Falls are the most common cause of injury and hospitalization and one of the principal causes of death and disability in older adults worldwide. It is estimated that 30% of elderly adults over 65 years of age fall each year. In the community, the proportion of people who sustain at least one fall over a 1-year period varies from 28 to 35% in the 1 65-year age group to 32–42% in the 75+ age group, with 15% of older people falling at least twice each year . Incidence rates in hospitals are higher, and in long-term care settings approximately 30–50% of people fall each year, with 40% falling recurrently. The direct and indirect societal costs of falls are enormous; among older people in the USA alone, the cost of falls has been estimated to be in the region of US $20Bn per year.
The combination of high frequency and high risk to injury in older people make falls one of the major geriatric issues. Falls are strongly associated with impairments in gait and balance; furthermore, gait and balance are considered to be easily modifiable falls risk factors. Falls risk is generally assessed in clinical environment physiotherapists, geriatricians, clinical nurse specialists or occupational therapists using a variety of clinical scales such as the Berg balance scale (BBS) or Performance Orientated Mobility Assessment (POMA). Such scales can be subjection and variable in administration. Multifactorial intervention, based on modifiable risk factors has been shown to be effective in reducing the incidence of falls in community-dwelling older adults although, despite detailed targeted multifactorial interventions, the best reported reduction in the incidence of falls is in the region of 30%. Accurate identification of those participants at high risk of falls would facilitate appropriate and timely intervention, and could lead to improved quality of care and reduced associated hospital costs due to reduced admissions and reduced severity of falls.

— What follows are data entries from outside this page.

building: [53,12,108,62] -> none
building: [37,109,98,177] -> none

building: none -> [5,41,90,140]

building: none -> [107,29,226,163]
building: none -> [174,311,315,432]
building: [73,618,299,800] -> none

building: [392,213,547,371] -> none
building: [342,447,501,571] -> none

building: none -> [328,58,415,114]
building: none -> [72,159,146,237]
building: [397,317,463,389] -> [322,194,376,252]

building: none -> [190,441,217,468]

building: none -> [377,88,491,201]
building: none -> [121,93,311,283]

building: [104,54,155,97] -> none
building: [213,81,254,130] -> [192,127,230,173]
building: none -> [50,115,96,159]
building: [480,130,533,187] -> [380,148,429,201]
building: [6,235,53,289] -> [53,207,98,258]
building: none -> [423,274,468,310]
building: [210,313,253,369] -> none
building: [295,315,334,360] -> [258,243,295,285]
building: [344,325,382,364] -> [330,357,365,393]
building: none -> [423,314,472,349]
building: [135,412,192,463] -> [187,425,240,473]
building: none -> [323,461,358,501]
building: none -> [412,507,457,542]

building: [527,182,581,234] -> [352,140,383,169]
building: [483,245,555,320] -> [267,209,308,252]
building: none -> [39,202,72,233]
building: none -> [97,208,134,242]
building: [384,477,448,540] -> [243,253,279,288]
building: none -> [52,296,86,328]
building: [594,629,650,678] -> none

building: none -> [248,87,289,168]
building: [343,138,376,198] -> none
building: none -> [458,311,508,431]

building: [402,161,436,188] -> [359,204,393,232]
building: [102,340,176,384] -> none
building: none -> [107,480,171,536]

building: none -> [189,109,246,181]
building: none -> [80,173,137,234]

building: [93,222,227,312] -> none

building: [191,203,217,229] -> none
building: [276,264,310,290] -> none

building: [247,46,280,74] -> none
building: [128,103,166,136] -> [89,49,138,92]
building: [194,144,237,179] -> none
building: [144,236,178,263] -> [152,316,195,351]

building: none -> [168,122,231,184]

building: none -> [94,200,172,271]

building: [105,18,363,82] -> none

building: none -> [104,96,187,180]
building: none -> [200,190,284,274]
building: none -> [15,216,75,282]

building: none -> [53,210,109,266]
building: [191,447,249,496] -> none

The TRIL centre aims to develop novel, objective technologies for assessment of gait, mobility and balance in order to provide intelligent indicators for falls risk and facilitate timely intervention.
Current research is investigating the application of inertial and pressure sensor technologies, combined with advanced algorithms to aid in falls prevention, falls and frailty risk assessment as well as clinical gait, mobility and balance analysis and assessment of cognitive decline.